— Банки ведут правильную линию.
— Какая же это правильная линия, когда фабриканту нельзя получить рубль в кредит! Когда банки дерутся за каждый аванс. Чтобы от них рубль получить, так нужно просить, как милостыню.
— Вы читали «Банковский вестник»? Там достаточно отчетливо сказано, что банки не считают социально-экономическое положение в стране благоприятным для вложения капиталов в промышленность.
— Но отчего же должна страдать промышленность?
— А, бросьте, кто страдает? Промышленники сами понимают положение. Если они говорят другое, так потому, что им нужно оглядываться на рабочие организации. Эти комитеты, советы берут за горло предпринимателя. Рабочие обнаглели. Надо дать хорошо по рукам, Вот на Гужоне — там правление предложило Временному правительству взять заводы на себя. «Пожалуйста, мол, попытайтесь справиться со всей этой шурой-мурой, которую вы же завели. А мы посмотрим, поучимся». Хозяева готовы закрыть заводы хоть завтра. Или вот Смирнов, текстильщик, закрыл фабрики, и все. Он-то как-нибудь просуществует, а вот как господа товарищи? Вот как вылетит полмиллиона товарищей на улицу — посмотрим, понравится ли им революция. Вот банки и ведут линию на такой удар.
— Но ведь теперь война.
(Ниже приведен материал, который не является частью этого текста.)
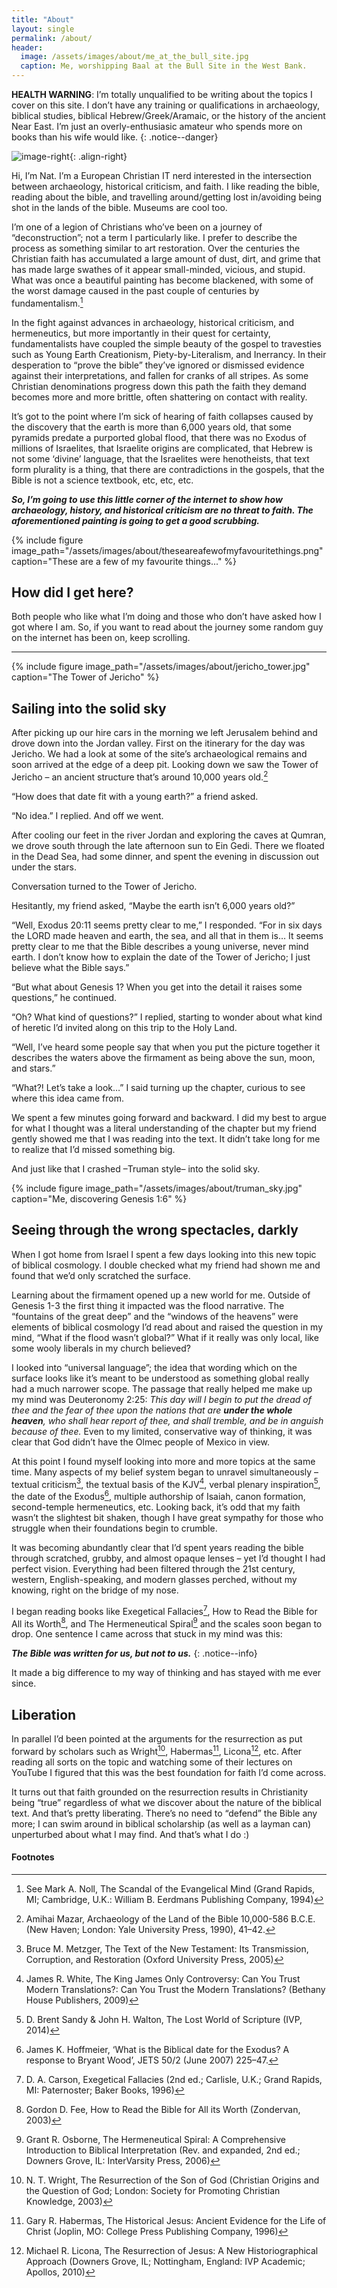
 ```yaml
---
title: "About"
layout: single
permalink: /about/
header:
  image: /assets/images/about/me_at_the_bull_site.jpg
  caption: Me, worshipping Baal at the Bull Site in the West Bank.
---
```


__HEALTH WARNING__: I’m totally unqualified to be writing about the topics I cover on this site. I don’t have any training or qualifications in archaeology, biblical studies, biblical Hebrew/Greek/Aramaic, or the history of the ancient Near East. I’m just an overly-enthusiasic amateur who spends more on books than his wife would like.
{: .notice--danger}


![image-right](/assets/images/about/nat.png){: .align-right}

Hi, I’m Nat. I’m a European Christian IT nerd interested in the intersection between archaeology, historical criticism, and faith. I like reading the bible, reading about the bible, and travelling around/getting lost in/avoiding being shot in the lands of the bible. Museums are cool too.


I’m one of a legion of Christians who’ve been on a journey of “deconstruction”; not a term I particularly like. I prefer to describe the process as something similar to art restoration. Over the centuries the Christian faith has accumulated a large amount of dust, dirt, and grime that has made large swathes of it appear small-minded, vicious, and stupid. What was once a beautiful painting has become blackened, with some of the worst damage caused in the past couple of centuries by fundamentalism.[^1]

In the fight against advances in archaeology, historical criticism, and hermeneutics, but more importantly in their quest for certainty, fundamentalists have coupled the simple beauty of the gospel to travesties such as Young Earth Creationism, Piety-by-Literalism, and Inerrancy. In their desperation to “prove the bible” they’ve ignored or dismissed evidence against their interpretations, and fallen for cranks of all stripes. As some Christian denominations progress down this path the faith they demand becomes more and more brittle, often shattering on contact with reality.

It’s got to the point where I’m sick of hearing of faith collapses caused by the discovery that the earth is more than 6,000 years old, that some pyramids predate a purported global flood, that there was no Exodus of millions of Israelites, that Israelite origins are complicated, that Hebrew is not some ‘divine’ language, that the Israelites were henotheists, that text form plurality is a thing, that there are contradictions in the gospels, that the Bible is not a science textbook, etc, etc, etc.

__*So, I’m going to use this little corner of the internet to show how archaeology, history, and historical criticism are no threat to faith. The aforementioned painting is going to get a good scrubbing.*__

{% include figure image_path="/assets/images/about/theseareafewofmyfavouritethings.png" caption="These are a few of my favourite things..." %}

## How did I get here?

Both people who like what I’m doing and those who don’t have asked how I got where I am. So, if you want to read about the journey some random guy on the internet has been on, keep scrolling.

<hr/>

{% include figure image_path="/assets/images/about/jericho_tower.jpg" caption="The Tower of Jericho" %}


## Sailing into the solid sky

After picking up our hire cars in the morning we left Jerusalem behind and drove down into the Jordan valley. First on the itinerary for the day was Jericho. We had a look at some of the site’s archaeological remains and soon arrived at the edge of a deep pit. Looking down we saw the Tower of Jericho – an ancient structure that’s around 10,000 years old.[^2]

“How does that date fit with a young earth?” a friend asked.

“No idea.” I replied. And off we went.

After cooling our feet in the river Jordan and exploring the caves at Qumran, we drove south through the late afternoon sun to Ein Gedi. There we floated in the Dead Sea, had some dinner, and spent the evening in discussion out under the stars.

Conversation turned to the Tower of Jericho.

Hesitantly, my friend asked, “Maybe the earth isn’t 6,000 years old?”

“Well, Exodus 20:11 seems pretty clear to me,” I responded. “For in six days the LORD made heaven and earth, the sea, and all that in them is… It seems pretty clear to me that the Bible describes a young universe, never mind earth. I don’t know how to explain the date of the Tower of Jericho; I just believe what the Bible says.”

“But what about Genesis 1? When you get into the detail it raises some questions,” he continued.

“Oh? What kind of questions?” I replied, starting to wonder about what kind of heretic I’d invited along on this trip to the Holy Land.

“Well, I’ve heard some people say that when you put the picture together it describes the waters above the firmament as being above the sun, moon, and stars.”

“What?! Let’s take a look…” I said turning up the chapter, curious to see where this idea came from.

We spent a few minutes going forward and backward. I did my best to argue for what I thought was a literal understanding of the chapter but my friend gently showed me that I was reading into the text. It didn’t take long for me to realize that I’d missed something big.

And just like that I crashed –Truman style– into the solid sky.

{% include figure image_path="/assets/images/about/truman_sky.jpg" caption="Me, discovering Genesis 1:6" %}


## Seeing through the wrong spectacles, darkly

When I got home from Israel I spent a few days looking into this new topic of biblical cosmology. I double checked what my friend had shown me and found that we’d only scratched the surface.

Learning about the firmament opened up a new world for me. Outside of Genesis 1-3 the first thing it impacted was the flood narrative. The “fountains of the great deep” and the “windows of the heavens” were elements of biblical cosmology I’d read about and raised the question in my mind, “What if the flood wasn’t global?” What if it really was only local, like some wooly liberals in my church believed?

I looked into “universal language”; the idea that wording which on the surface looks like it’s meant to be understood as something global really had a much narrower scope. The passage that really helped me make up my mind was Deuteronomy 2:25: *This day will I begin to put the dread of thee and the fear of thee upon the nations that are __under the whole heaven__, who shall hear report of thee, and shall tremble, and be in anguish because of thee.* Even to my limited, conservative way of thinking, it was clear that God didn’t have the Olmec people of Mexico in view.

At this point I found myself looking into more and more topics at the same time. Many aspects of my belief system began to unravel simultaneously – textual criticism[^3], the textual basis of the KJV[^4], verbal plenary inspiration[^5], the date of the Exodus[^6], multiple authorship of Isaiah, canon formation, second-temple hermeneutics, etc. Looking back, it’s odd that my faith wasn’t the slightest bit shaken, though I have great sympathy for those who struggle when their foundations begin to crumble.

It was becoming abundantly clear that I’d spent years reading the bible through scratched, grubby, and almost opaque lenses – yet I’d thought I had perfect vision. Everything had been filtered through the 21st century, western, English-speaking, and modern glasses perched, without my knowing, right on the bridge of my nose.

I began reading books like Exegetical Fallacies[^7], How to Read the Bible for All its Worth[^8], and The Hermeneutical Spiral[^9] and the scales soon began to drop. One sentence I came across that stuck in my mind was this:

*__The Bible was written for us, but not to us.__*
{: .notice--info}

It made a big difference to my way of thinking and has stayed with me ever since.

## Liberation

In parallel I’d been pointed at the arguments for the resurrection as put forward by scholars such as Wright[^10], Habermas[^11], Licona[^12], etc. After reading all sorts on the topic and watching some of their lectures on YouTube I figured that this was the best foundation for faith I’d come across.

It turns out that faith grounded on the resurrection results in Christianity being “true” regardless of what we discover about the nature of the biblical text.
And that’s pretty liberating. There’s no need to “defend” the Bible any more; I can swim around in biblical scholarship (as well as a layman can) unperturbed about what I may find. And that’s what I do :)

#### Footnotes

[^1]: See Mark A. Noll, The Scandal of the Evangelical Mind (Grand Rapids, MI; Cambridge, U.K.: William B. Eerdmans Publishing Company, 1994)
[^2]: Amihai Mazar, Archaeology of the Land of the Bible 10,000-586 B.C.E. (New Haven; London: Yale University Press, 1990), 41–42.
[^3]: Bruce M. Metzger, The Text of the New Testament: Its Transmission, Corruption, and Restoration (Oxford University Press, 2005)
[^4]: James R. White, The King James Only Controversy: Can You Trust Modern Translations?: Can You Trust the Modern Translations? (Bethany House Publishers, 2009)
[^5]: D. Brent Sandy & John H. Walton, The Lost World of Scripture (IVP, 2014)
[^6]: James K. Hoffmeier, ‘What is the Biblical date for the Exodus? A response to Bryant Wood’, JETS 50/2 (June 2007) 225–47.
[^7]: D. A. Carson, Exegetical Fallacies (2nd ed.; Carlisle, U.K.; Grand Rapids, MI: Paternoster; Baker Books, 1996)
[^8]: Gordon D. Fee, How to Read the Bible for All its Worth (Zondervan, 2003)
[^9]: Grant R. Osborne, The Hermeneutical Spiral: A Comprehensive Introduction to Biblical Interpretation (Rev. and expanded, 2nd ed.; Downers Grove, IL: InterVarsity Press, 2006)
[^10]: N. T. Wright, The Resurrection of the Son of God (Christian Origins and the Question of God; London: Society for Promoting Christian Knowledge, 2003)
[^11]: Gary R. Habermas, The Historical Jesus: Ancient Evidence for the Life of Christ (Joplin, MO: College Press Publishing Company, 1996)
[^12]: Michael R. Licona, The Resurrection of Jesus: A New Historiographical Approach (Downers Grove, IL; Nottingham, England: IVP Academic; Apollos, 2010)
Как же это?..
— Так ведь правительство сейчас само сокращает заказы. Союзники больше в долг не дают. Оплачивать нечем. Американцы разлетелись было, сенатора прислали, комиссию. Ну, сенатор посмотрел-посмотрел и уехал… А теперь вот Бахметьев сообщает — в Вашингтоне-де заметно охлаждение к вопросу о развитии русско-американских отношений. Из знаменитых трех миллиардов американских кредитов на нашу долю достанутся, очевидно, слезы. А как же иначе? Вот и получается: денег нет, угля нет, нефти нет, с дровами провалились — так что же вы хотите? Вы думаете, если учредительские капиталы растут, так это промышленный расцвет? Бумажных денег много, вот и все. — Он помолчал. — Теперь так: удастся Керенскому провести смертную казнь на фронте — будут деньги, не удастся — фига с маслом. Удастся голодовкой согнуть рабочих — получим заем, не удастся — та же фига. Что ж голову под крыло прятать…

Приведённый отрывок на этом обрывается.